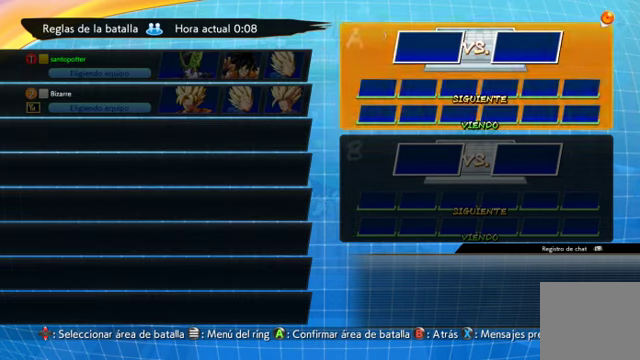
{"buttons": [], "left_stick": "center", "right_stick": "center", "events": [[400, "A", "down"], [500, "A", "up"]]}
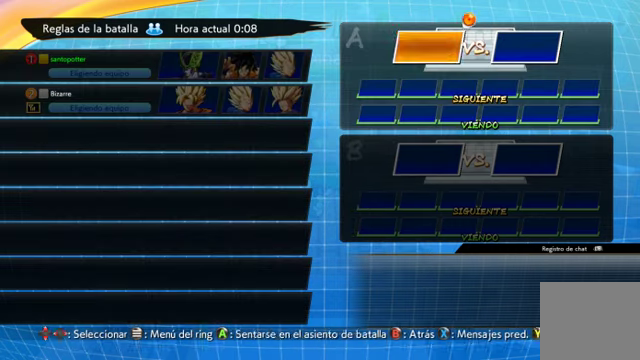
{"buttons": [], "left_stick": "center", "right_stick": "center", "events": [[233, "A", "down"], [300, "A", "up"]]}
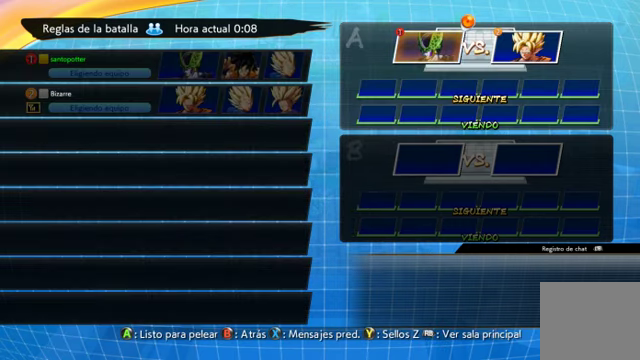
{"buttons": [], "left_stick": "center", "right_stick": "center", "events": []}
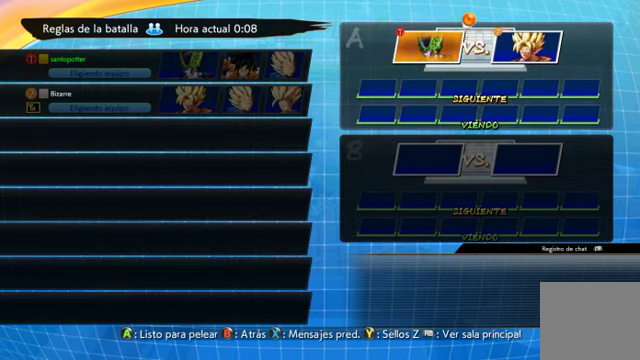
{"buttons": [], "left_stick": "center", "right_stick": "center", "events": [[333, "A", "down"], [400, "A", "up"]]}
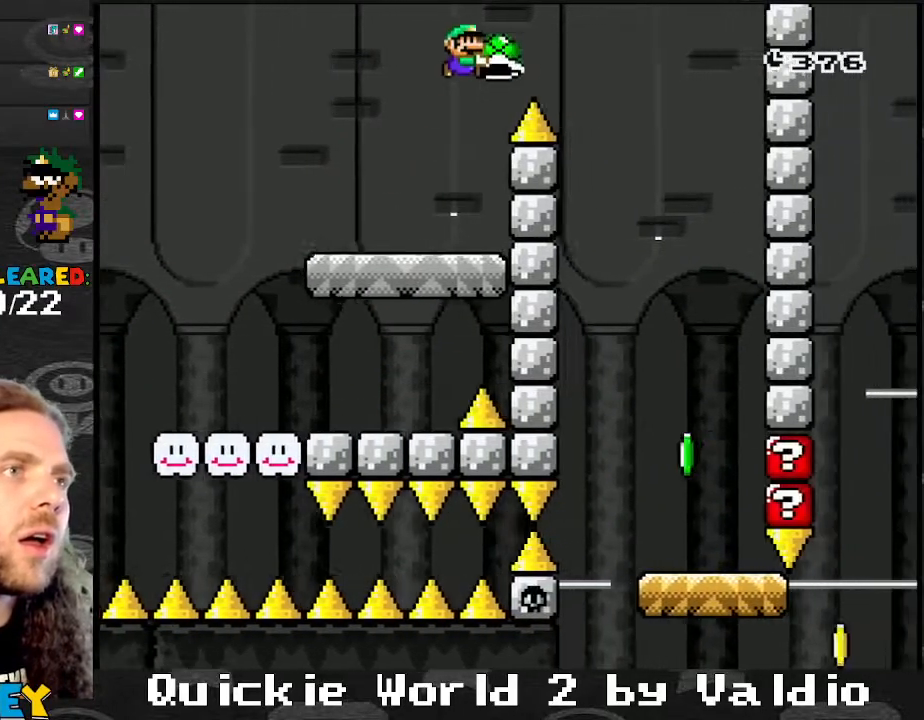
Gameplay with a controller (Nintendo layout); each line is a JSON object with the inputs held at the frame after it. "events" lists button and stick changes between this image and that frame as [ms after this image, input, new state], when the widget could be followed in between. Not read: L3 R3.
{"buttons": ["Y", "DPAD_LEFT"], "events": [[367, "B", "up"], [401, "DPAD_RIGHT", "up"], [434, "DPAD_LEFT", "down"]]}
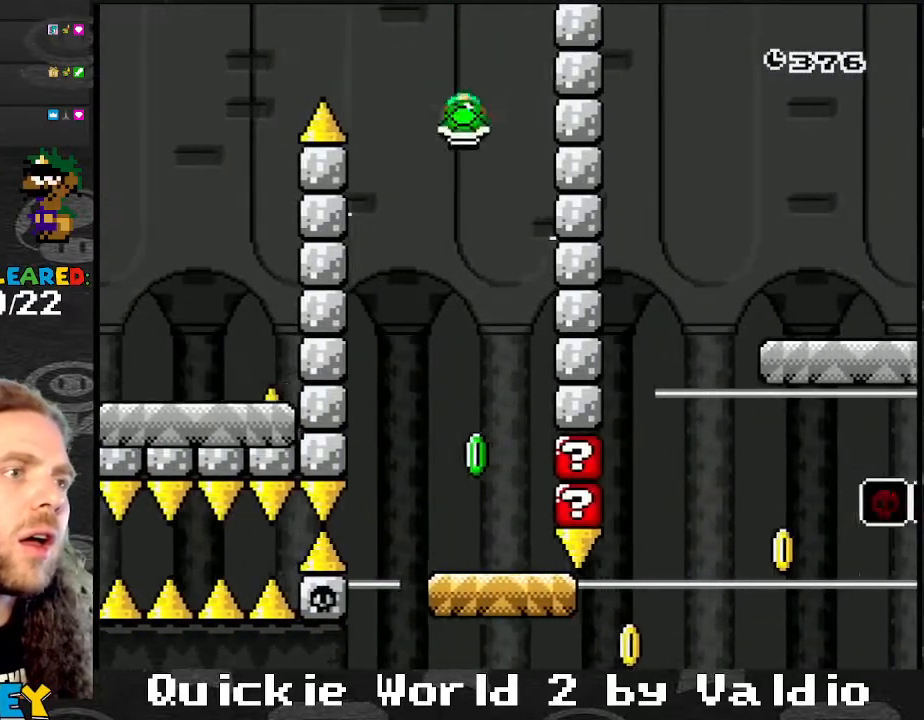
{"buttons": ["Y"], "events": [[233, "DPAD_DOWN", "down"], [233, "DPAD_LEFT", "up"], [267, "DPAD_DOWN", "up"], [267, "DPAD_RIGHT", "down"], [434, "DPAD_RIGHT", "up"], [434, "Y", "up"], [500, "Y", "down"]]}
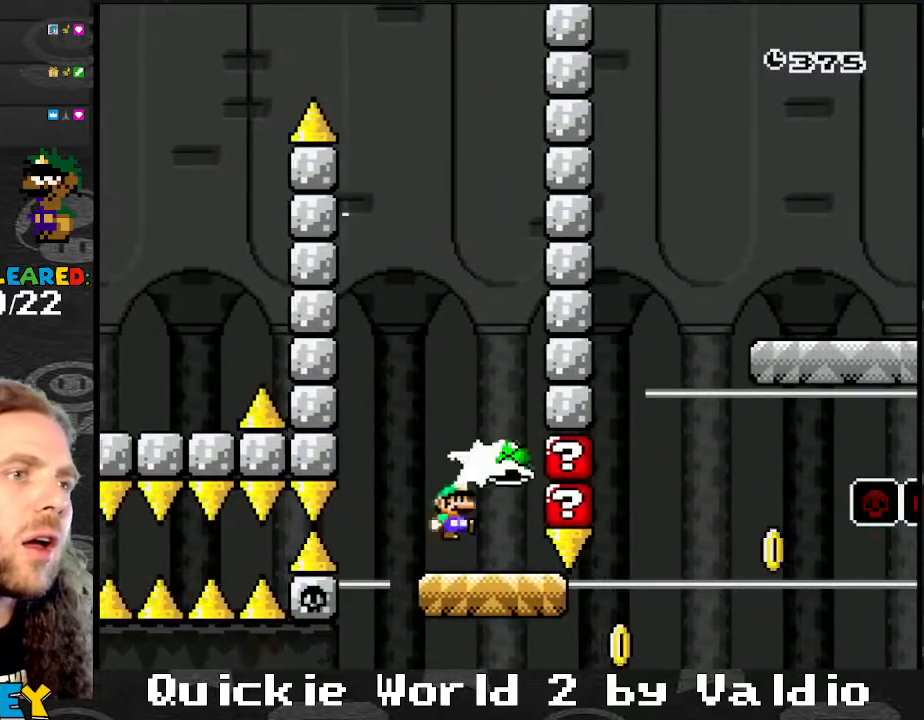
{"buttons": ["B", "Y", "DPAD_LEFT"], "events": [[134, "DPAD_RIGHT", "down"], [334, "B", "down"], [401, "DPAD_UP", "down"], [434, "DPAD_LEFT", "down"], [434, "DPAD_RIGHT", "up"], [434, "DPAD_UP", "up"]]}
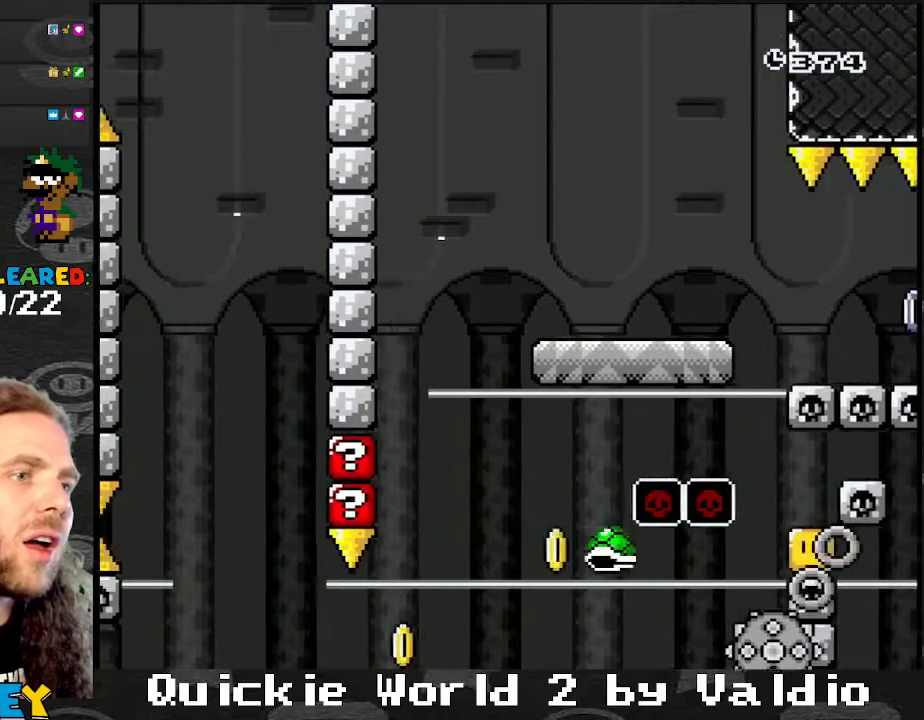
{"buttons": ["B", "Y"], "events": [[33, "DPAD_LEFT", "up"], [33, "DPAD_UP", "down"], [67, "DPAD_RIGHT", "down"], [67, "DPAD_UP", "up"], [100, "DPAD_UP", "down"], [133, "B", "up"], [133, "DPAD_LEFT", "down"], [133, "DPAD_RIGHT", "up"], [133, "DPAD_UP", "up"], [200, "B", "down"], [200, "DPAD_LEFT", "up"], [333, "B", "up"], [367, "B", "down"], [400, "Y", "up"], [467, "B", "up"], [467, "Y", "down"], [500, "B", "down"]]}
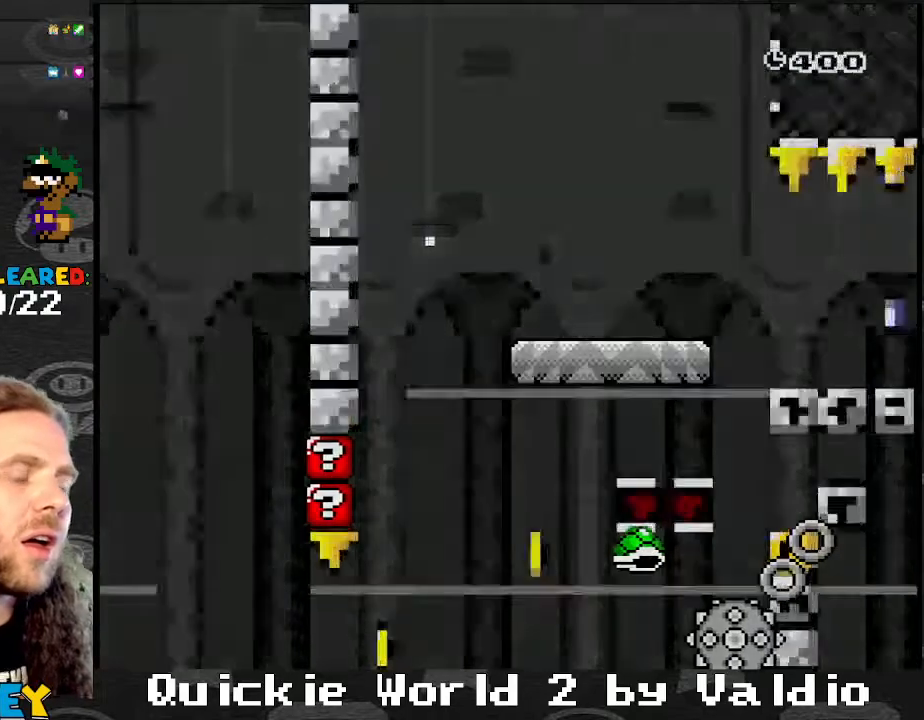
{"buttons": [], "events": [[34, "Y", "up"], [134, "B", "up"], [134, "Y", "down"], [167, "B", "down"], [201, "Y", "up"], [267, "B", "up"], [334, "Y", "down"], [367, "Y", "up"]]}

---*---

» Work required
Return each line above where the word "center" shows up.

» Written response
{"buttons": [], "left_stick": "center", "right_stick": "center", "events": [[400, "A", "down"], [500, "A", "up"]]}
{"buttons": [], "left_stick": "center", "right_stick": "center", "events": [[233, "A", "down"], [300, "A", "up"]]}
{"buttons": [], "left_stick": "center", "right_stick": "center", "events": []}
{"buttons": [], "left_stick": "center", "right_stick": "center", "events": [[333, "A", "down"], [400, "A", "up"]]}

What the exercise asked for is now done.